Business
Content Board, FIRS offer tax incentives for oil industry investments

Oil and gas companies desirous to reduce their tax burden and grow profitability should consider increasing investments in research and development (R&D) to take advantage of the incentives provided in existing fiscal laws, the Nigerian Content Development and Monitoring Board (NCDMB) and the Federal Inland Revenue Service (FIRS) have said.
The Executive Secretary of NCDMB, Engr. Simbi Kesiye Wabote and the Executive Chairman, Federal Inland Revenue Service (FIRS), Mr Muhammad Nami, stated at the one-day Nigerian Oil and Gas Industry Suppliers’ Tax Awareness Workshop, jointly organized by the two organizations at the NCDMB Conference Hall in Yenagoa, Bayelsa State.
Wabote disclosed that the Finance Act 2021 and other extant tax codes relating to Research and Development provide attractive tax incentives for oil and gas firms that invest in R&D.
The executive secretary identified funding as one of the key pillars of R&D, which informed the launch of the $50 million Nigerian Content Research & Development Fund.

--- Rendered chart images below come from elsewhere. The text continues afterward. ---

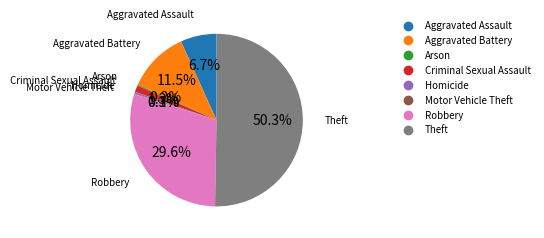

Which slice is the largest?

Theft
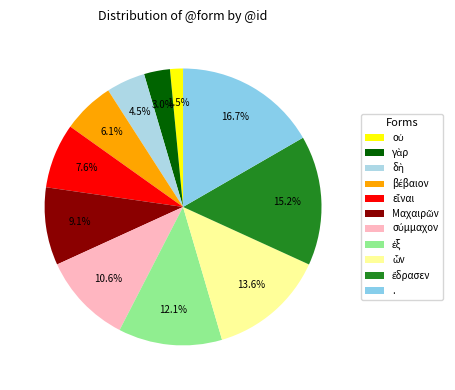

The Μαχαιρῶν slice represents 1% of the pie. True or false?

False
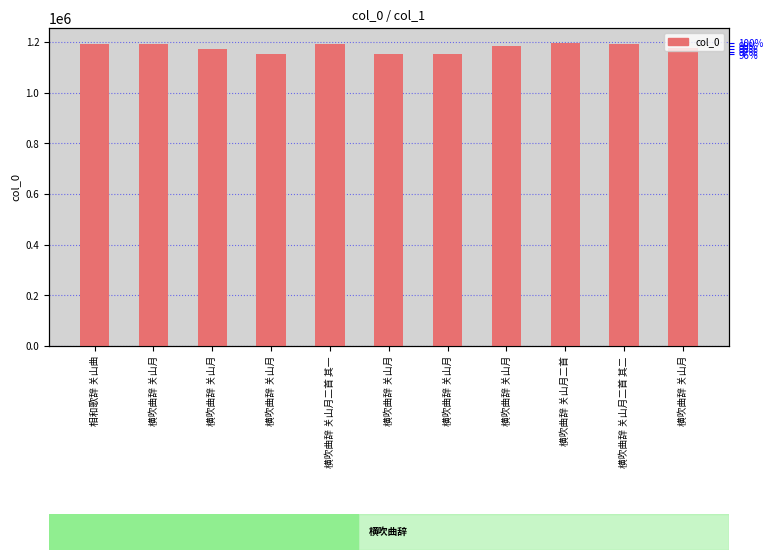

What is the label of the 4th bar from the left?

横吹曲辞 关山月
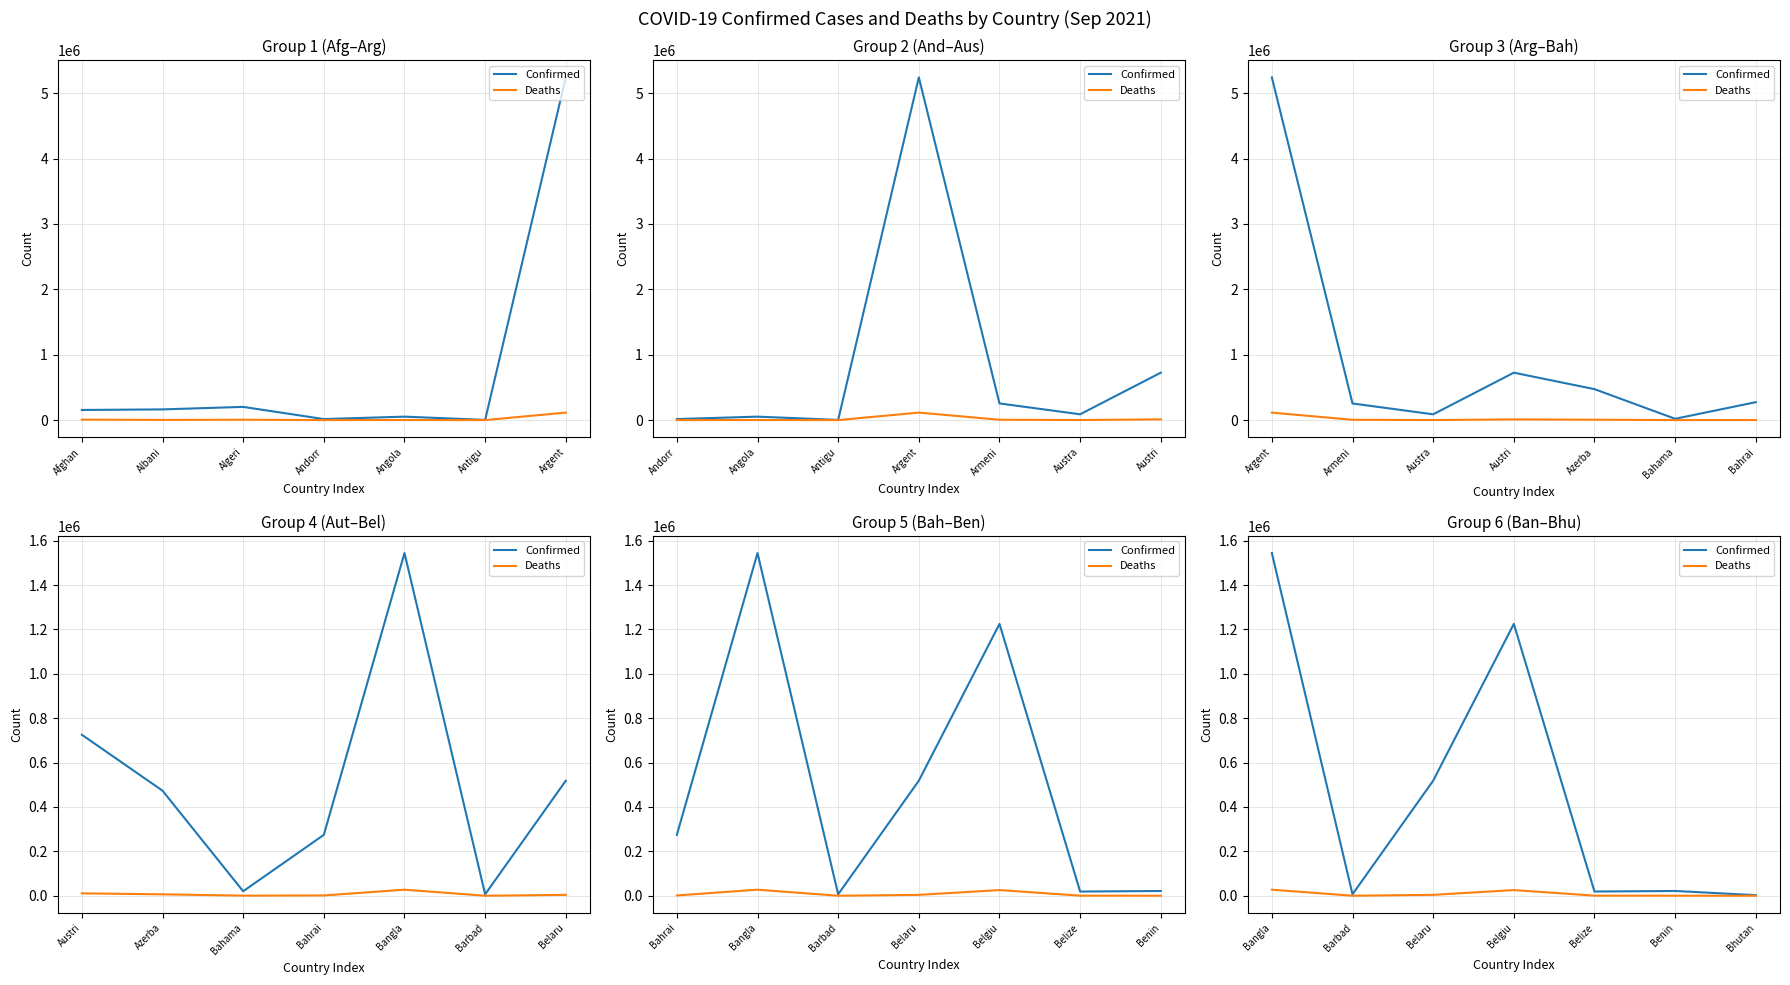

Is it true that Deaths equals 146 at Benin?

True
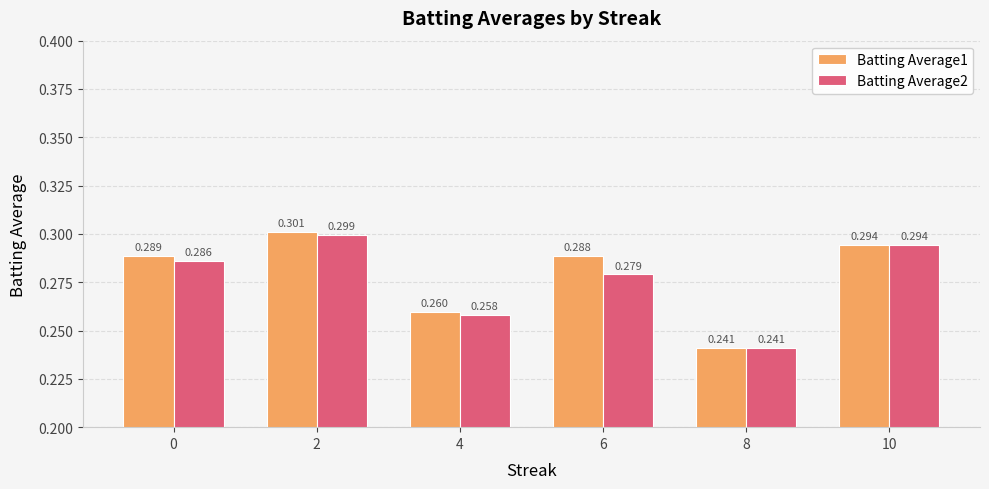

Is it true that Batting Average2 equals 0.3 at 10?

True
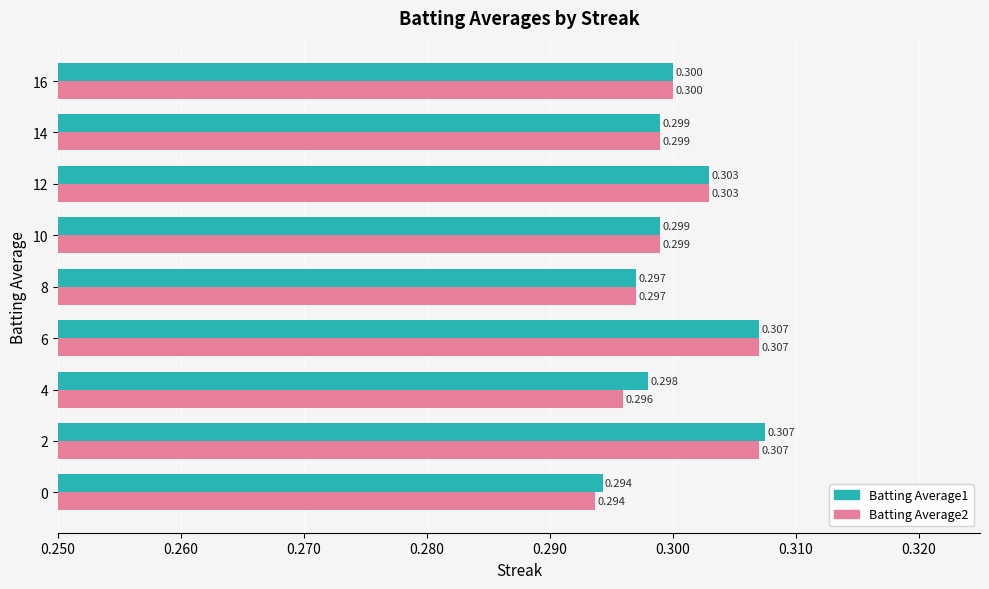

Is the value of Batting Average1 at 10 greater than the value of Batting Average2 at 6?

No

The Executive Chairman, FIRS Mr Nami, who was represented by his Senior Special Assistant, Mr Gabriel Ogunjemilusi said: “there is an allowable deduction of up to 10% of the amount of reserve made out of the profits of a period by a company for research and development as well as companies and other organizations that invest in R&D facilities for commercialization can claim a tax credit of up to 20% of the cost of their qualifying expenditures.”